On Mon, Feb 03, 2025 at 10:18:24AM +0000, Kevin Brodsky wrote:
> This is a proposal to leverage protection keys (pkeys) to harden
> critical kernel data, by making it mostly read-only. The series includes
> a simple framework called "kpkeys" to manipulate pkeys for in-kernel use,
> as well as a page table hardening feature based on that framework
> (kpkeys_hardened_pgtables). Both are implemented on arm64 as a proof of
> concept, but they are designed to be compatible with any architecture
> implementing pkeys.

Does QEMU support POE? The only mention I could find is here:
https://mail.gnu.org/archive/html/qemu-arm/2024-03/msg00486.html
where the answer is, "no and it looks difficult". :P

> # Threat model
>
> The proposed scheme aims at mitigating data-only attacks (e.g.
> use-after-free/cross-cache attacks). In other words, it is assumed that
> control flow is not corrupted, and that the attacker does not achieve
> arbitrary code execution. Nothing prevents the pkey register from being
> set to its most permissive state - the assumption is that the register
> is only modified on legitimate code paths.

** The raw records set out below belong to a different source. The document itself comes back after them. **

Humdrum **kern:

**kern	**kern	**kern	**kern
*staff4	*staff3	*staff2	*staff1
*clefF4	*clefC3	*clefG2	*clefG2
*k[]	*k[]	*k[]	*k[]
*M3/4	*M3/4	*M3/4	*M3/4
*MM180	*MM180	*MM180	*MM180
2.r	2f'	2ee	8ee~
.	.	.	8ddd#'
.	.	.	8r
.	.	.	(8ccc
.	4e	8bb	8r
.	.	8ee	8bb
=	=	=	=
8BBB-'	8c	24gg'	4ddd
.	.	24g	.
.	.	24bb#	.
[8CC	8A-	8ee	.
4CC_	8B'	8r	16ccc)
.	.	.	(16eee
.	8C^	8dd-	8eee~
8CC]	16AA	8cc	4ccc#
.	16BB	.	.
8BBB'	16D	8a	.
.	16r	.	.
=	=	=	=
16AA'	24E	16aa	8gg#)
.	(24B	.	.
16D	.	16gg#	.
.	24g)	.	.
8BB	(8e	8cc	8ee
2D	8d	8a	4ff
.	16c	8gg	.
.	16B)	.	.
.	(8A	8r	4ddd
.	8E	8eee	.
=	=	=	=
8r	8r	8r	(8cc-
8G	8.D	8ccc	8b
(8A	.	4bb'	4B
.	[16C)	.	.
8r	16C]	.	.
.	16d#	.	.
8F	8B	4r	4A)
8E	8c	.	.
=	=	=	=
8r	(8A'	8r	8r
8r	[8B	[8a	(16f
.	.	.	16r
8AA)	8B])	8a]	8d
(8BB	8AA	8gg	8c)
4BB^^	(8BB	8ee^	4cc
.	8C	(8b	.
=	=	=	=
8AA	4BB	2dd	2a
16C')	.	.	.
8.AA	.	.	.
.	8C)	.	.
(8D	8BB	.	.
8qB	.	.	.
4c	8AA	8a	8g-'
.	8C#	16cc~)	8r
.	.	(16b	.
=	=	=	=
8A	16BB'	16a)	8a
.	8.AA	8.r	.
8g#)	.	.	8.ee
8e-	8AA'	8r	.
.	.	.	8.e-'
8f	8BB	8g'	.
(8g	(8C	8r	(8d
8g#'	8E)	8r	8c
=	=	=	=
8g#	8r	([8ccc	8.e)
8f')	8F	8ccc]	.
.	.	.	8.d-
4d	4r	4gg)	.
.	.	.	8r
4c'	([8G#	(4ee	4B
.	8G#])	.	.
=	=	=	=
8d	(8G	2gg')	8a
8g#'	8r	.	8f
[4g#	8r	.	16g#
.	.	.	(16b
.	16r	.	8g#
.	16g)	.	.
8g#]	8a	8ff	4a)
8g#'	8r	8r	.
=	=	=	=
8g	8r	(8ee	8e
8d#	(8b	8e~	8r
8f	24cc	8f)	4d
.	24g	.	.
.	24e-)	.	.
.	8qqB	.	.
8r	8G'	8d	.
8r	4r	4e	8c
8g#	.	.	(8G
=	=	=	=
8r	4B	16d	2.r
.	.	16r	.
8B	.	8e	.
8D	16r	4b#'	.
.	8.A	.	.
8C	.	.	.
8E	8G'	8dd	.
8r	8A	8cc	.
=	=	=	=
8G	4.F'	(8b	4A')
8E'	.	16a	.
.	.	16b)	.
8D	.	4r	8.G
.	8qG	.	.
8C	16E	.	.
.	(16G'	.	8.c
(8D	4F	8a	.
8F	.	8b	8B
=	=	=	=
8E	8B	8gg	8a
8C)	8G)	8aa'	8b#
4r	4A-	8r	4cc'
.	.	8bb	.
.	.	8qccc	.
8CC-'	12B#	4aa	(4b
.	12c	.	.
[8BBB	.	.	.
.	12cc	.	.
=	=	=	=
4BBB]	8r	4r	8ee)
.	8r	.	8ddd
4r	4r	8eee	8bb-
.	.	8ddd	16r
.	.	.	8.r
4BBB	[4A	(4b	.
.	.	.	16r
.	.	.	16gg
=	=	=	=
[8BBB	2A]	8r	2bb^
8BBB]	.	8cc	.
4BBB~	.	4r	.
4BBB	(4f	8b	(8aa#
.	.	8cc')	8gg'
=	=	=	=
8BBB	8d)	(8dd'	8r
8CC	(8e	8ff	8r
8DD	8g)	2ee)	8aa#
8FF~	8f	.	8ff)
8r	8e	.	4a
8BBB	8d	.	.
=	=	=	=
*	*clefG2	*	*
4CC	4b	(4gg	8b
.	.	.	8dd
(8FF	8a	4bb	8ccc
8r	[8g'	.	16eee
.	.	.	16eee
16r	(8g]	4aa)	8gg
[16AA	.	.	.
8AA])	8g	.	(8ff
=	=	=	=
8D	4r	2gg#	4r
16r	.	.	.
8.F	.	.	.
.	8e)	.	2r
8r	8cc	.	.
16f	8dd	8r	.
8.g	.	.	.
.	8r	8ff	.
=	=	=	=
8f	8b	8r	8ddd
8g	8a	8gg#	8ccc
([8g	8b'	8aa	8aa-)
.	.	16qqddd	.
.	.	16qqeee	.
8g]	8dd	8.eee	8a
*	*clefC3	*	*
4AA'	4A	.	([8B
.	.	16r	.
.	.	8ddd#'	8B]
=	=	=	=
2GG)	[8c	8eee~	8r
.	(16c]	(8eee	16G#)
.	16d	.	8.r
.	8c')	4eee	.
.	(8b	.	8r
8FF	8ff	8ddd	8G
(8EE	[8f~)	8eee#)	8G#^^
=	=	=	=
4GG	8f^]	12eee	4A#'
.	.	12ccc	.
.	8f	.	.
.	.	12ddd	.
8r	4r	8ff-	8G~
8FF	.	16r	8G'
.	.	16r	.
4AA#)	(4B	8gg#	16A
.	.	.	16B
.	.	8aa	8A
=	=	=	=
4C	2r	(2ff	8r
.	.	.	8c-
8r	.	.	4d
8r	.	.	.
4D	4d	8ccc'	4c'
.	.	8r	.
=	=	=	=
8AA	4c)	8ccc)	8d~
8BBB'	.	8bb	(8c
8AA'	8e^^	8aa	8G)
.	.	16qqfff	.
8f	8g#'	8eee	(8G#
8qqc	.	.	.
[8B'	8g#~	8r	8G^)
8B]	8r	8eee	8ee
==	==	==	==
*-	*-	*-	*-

Do you have any tests that could be added to drivers/misc/lkdtm that
explicitly exercise the protection? That is where many hardware security
features get tested. (i.e. a successful test will generally trigger a
BUG_ON or similar.)

> The arm64 implementation should be considered a proof of concept only.
> The enablement of POE for in-kernel use is incomplete; in particular
> POR_EL1 (pkey register) should be reset on exception entry and restored
> on exception return.

As in, make sure the loaded pkey isn't leaked into an exception handler?

> # Open questions
>
> A few aspects in this RFC that are debatable and/or worth discussing:
>
> - There is currently no restriction on how kpkeys levels map to pkeys
> permissions. A typical approach is to allocate one pkey per level and
> make it writable at that level only. As the number of levels
> increases, we may however run out of pkeys, especially on arm64 (just
> 8 pkeys with POE). Depending on the use-cases, it may be acceptable to
> use the same pkey for the data associated to multiple levels.
>
> Another potential concern is that a given piece of code may require
> write access to multiple privileged pkeys. This could be addressed by
> introducing a notion of hierarchy in trust levels, where Tn is able to
> write to memory owned by Tm if n >= m, for instance.
>
> - kpkeys_set_level() and kpkeys_restore_pkey_reg() are not symmetric:
> the former takes a kpkeys level and returns a pkey register value, to
> be consumed by the latter. It would be more intuitive to manipulate
> kpkeys levels only. However this assumes that there is a 1:1 mapping
> between kpkeys levels and pkey register values, while in principle
> the mapping is 1:n (certain pkeys may be used outside the kpkeys
> framework).

Is the "levels" nature of this related to how POE behaves? It sounds
like there can only be 1 pkey active at a time (a role), rather than
each pkey representing access to a specific set of pages (a key in a
keyring), where many pkeys could be active at the same time. Am I
understanding that correctly?

> Any comment or feedback will be highly appreciated, be it on the
> high-level approach or implementation choices!

As hinted earlier with my QEMU question... what's the best way I can I
test this myself? :)

Thanks for working on this! Data-only attacks have been on the rise for
a while now, and I'm excited to see some viable mitigations appearing.
Yay!

-Kees

--
Kees Cook